North and South Carolina’s energy sector and the assets that support it are strong contributors to the region’s economy that could benefit from greater stakeholder collaboration and a shared vision for future innovation, according to the results of a new survey published today by the North Carolina Department of Commerce and E4 Carolinas, a trade association for energy companies and organizations.
The report, Carolinas’ Energy Economy Survey: Findings & Recommendations, publishes results from a survey of professionals in energy and energy-related companies and organizations across the Carolinas. Almost a third of respondents worked in energy-related businesses, and respondents included people working for utilities, energy-related nonprofits, educational institutions and governments.
“Reliable and affordable energy always appears on the list of things companies seek from a business location,” said North Carolina Commerce Secretary Anthony M. Copeland. “North Carolina has always scored well on this requirement, so we must all work together to keep our state’s energy economy strong.”

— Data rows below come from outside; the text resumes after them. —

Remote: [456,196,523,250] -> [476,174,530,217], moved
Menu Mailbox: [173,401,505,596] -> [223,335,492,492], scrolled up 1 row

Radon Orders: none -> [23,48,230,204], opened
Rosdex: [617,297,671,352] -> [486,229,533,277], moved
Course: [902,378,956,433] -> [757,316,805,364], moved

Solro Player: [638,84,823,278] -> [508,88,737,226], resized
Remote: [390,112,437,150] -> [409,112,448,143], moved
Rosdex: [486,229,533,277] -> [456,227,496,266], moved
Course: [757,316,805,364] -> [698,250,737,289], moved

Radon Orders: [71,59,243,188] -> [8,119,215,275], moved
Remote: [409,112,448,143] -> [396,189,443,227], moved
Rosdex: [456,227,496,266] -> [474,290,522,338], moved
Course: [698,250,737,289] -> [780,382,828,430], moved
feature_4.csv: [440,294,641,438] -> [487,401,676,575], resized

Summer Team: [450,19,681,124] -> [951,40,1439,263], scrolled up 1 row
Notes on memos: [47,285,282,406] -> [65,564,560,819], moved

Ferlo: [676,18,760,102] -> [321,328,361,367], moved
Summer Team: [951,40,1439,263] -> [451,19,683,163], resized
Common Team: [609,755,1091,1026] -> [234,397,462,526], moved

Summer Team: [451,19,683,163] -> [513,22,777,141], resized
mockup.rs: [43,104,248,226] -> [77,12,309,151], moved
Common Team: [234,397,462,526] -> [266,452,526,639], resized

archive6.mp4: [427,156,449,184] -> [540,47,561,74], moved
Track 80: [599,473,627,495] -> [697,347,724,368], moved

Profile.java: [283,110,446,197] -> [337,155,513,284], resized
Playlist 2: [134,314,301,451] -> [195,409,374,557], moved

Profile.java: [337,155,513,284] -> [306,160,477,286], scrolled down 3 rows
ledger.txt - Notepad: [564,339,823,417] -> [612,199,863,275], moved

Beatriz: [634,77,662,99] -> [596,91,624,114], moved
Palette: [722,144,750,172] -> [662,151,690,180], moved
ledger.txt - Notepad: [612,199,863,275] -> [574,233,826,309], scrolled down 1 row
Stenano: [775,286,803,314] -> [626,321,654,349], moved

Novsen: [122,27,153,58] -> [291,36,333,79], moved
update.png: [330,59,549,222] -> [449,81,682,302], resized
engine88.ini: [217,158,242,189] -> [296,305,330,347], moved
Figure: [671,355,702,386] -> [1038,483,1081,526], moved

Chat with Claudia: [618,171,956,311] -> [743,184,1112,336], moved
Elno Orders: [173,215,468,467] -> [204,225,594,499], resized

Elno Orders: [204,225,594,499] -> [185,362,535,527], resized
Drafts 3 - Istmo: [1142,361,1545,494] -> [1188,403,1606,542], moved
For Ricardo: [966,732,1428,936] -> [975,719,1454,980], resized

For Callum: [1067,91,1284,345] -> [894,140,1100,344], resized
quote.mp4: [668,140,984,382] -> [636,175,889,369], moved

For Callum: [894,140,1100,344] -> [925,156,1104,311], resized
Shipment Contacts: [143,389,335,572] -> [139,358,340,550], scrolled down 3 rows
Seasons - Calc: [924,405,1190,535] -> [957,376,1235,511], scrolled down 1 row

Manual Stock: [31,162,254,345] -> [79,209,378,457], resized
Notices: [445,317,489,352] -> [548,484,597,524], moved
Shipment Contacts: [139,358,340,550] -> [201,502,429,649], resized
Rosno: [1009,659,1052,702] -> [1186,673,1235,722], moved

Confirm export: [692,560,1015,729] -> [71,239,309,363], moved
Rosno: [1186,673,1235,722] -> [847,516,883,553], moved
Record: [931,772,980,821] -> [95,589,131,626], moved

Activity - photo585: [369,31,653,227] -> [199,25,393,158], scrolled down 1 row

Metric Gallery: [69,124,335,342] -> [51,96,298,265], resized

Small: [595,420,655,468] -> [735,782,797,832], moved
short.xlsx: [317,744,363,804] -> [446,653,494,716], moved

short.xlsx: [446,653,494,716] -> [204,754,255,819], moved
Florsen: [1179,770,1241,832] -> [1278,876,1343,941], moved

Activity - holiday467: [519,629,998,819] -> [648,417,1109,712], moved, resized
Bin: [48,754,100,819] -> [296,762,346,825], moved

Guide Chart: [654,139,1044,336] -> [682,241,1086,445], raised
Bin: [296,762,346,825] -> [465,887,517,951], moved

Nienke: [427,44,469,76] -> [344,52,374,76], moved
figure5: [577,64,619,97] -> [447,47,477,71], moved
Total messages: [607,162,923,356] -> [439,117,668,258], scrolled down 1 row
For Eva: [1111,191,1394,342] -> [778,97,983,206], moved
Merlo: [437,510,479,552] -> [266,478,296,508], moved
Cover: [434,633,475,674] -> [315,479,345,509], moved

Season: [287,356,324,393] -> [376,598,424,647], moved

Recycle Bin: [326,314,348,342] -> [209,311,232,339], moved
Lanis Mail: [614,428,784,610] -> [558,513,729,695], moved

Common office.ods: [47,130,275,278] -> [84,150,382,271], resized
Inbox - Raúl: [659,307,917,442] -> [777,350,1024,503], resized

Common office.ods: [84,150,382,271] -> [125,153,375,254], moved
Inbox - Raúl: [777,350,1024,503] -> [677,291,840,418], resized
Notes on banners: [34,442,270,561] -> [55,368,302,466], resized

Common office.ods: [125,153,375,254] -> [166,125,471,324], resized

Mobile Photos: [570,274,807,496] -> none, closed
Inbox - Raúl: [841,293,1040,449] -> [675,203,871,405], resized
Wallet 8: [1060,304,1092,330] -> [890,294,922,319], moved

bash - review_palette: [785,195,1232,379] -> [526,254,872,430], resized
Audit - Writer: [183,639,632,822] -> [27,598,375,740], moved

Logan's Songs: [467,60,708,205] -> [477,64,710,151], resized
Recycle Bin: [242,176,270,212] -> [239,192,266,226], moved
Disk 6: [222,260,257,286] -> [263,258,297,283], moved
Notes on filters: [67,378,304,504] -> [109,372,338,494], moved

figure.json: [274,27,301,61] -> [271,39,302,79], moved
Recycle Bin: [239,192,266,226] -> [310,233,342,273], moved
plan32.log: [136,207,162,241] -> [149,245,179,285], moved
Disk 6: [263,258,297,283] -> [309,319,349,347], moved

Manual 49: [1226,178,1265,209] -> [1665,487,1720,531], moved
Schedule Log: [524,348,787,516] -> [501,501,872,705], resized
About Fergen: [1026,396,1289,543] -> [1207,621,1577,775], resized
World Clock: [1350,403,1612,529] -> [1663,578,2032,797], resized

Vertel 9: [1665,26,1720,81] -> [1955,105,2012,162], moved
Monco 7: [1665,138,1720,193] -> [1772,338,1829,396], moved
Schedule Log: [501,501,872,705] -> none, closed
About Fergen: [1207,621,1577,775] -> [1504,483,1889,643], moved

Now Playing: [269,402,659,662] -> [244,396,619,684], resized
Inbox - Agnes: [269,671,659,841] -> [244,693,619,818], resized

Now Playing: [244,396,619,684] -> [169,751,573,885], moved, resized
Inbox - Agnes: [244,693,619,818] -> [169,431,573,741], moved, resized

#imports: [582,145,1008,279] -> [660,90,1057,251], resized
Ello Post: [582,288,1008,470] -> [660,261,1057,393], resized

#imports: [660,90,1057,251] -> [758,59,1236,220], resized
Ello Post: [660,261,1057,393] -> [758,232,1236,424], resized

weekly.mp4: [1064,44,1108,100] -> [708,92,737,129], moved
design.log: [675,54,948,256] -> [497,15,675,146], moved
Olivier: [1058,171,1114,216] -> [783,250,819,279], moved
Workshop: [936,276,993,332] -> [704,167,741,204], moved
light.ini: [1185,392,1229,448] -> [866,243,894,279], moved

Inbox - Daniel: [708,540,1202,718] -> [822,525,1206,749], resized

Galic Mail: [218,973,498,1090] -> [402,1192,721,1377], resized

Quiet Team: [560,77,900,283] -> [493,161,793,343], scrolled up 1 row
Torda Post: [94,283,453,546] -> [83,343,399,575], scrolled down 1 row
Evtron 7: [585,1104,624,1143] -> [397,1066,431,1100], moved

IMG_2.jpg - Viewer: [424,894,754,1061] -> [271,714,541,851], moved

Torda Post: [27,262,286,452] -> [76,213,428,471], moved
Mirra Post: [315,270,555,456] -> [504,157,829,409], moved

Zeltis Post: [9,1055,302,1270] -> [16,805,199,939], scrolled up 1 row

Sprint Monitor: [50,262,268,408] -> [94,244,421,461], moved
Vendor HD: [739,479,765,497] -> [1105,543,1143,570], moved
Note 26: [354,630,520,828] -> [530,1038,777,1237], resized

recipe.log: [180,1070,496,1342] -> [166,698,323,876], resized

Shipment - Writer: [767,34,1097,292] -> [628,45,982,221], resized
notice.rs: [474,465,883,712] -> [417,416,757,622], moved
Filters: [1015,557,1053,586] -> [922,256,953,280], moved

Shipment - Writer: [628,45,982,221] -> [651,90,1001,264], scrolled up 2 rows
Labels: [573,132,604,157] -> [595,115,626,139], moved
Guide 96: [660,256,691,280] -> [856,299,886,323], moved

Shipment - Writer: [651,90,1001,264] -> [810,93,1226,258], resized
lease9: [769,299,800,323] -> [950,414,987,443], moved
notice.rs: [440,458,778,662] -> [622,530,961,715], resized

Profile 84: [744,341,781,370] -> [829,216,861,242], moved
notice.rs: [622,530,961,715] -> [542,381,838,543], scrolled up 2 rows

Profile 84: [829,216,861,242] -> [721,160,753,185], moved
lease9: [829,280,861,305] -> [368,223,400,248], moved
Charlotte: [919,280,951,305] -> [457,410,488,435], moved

The survey confirmed an overwhelming consensus that research centers, utilities, universities, community colleges, and energy efficiency firms are considered part of the energy economy, along with energy companies themselves. These resources also serve as vital assets for innovation in the Carolinas’ energy economy.
“This report is clear – opportunity is wide open for innovation between public and private partners, and the appetite for integrating advanced energy with innovation assets is huge in our state,” said Department of Environmental Quality Secretary Michael S. Regan. “To continue to be an energy leader, we need to prioritize investment in the energy sector, from technology to training, to meet our state’s future demand in a way that positively impacts the health and prosperity of all North Carolinians.”
Survey responses were more mixed for including governments, non-profits, and firms delivering legal, accounting, communications and other professional services when defining the energy economy and its innovation assets.
“It’s clear the energy economy and its innovation assets are vital for overall economic development, but the survey found little consensus of how best to promote and leverage these assets,” stated Dr. John Hardin, Executive Director of the Office of Science, Technology & Innovation, a unit of the Department of Commerce. “The difference in the findings between their importance and their promotion was just over a ratio of two to one, suggesting an opportunity to better tell our story and leverage these assets.”
“The results also revealed a bit of a disconnect between private sector and government and nonprofit professionals regarding the classifications,” said David Doctor, Chief Executive Officer of E4 Carolinas. He added, “As the home to the largest energy economy in the eastern United States, it is interesting that perceptions were so different between professionals in different sectors, which indicates a need for increased collaboration and communications among stakeholders in these sectors.”
Respondents also suggested that the Carolinas’ energy innovation assets were currently leaders in the South, and have the potential to be or remain the leader. However, when compared to energy economies of the national market, just over half of respondents ranked the Carolinas’ energy innovation assets as just contributors, not leaders. Respondents do agree the region’s assets have the potential to become the energy leaders of the nation.
The report released today is a product of the Southeast’s Energy Innovation Collaborative, a joint venture between E4 Carolinas and the North Carolina Department of Commerce, Office of Science, Technology & Innovation, and other energy organizations.
The Collaborative will soon launch several activities to benefit the region’s energy economy, including convening a collaborative working group of stakeholders, launching an energy directory, and developing policy recommendations for Governor Roy Cooper and the North Carolina General Assembly.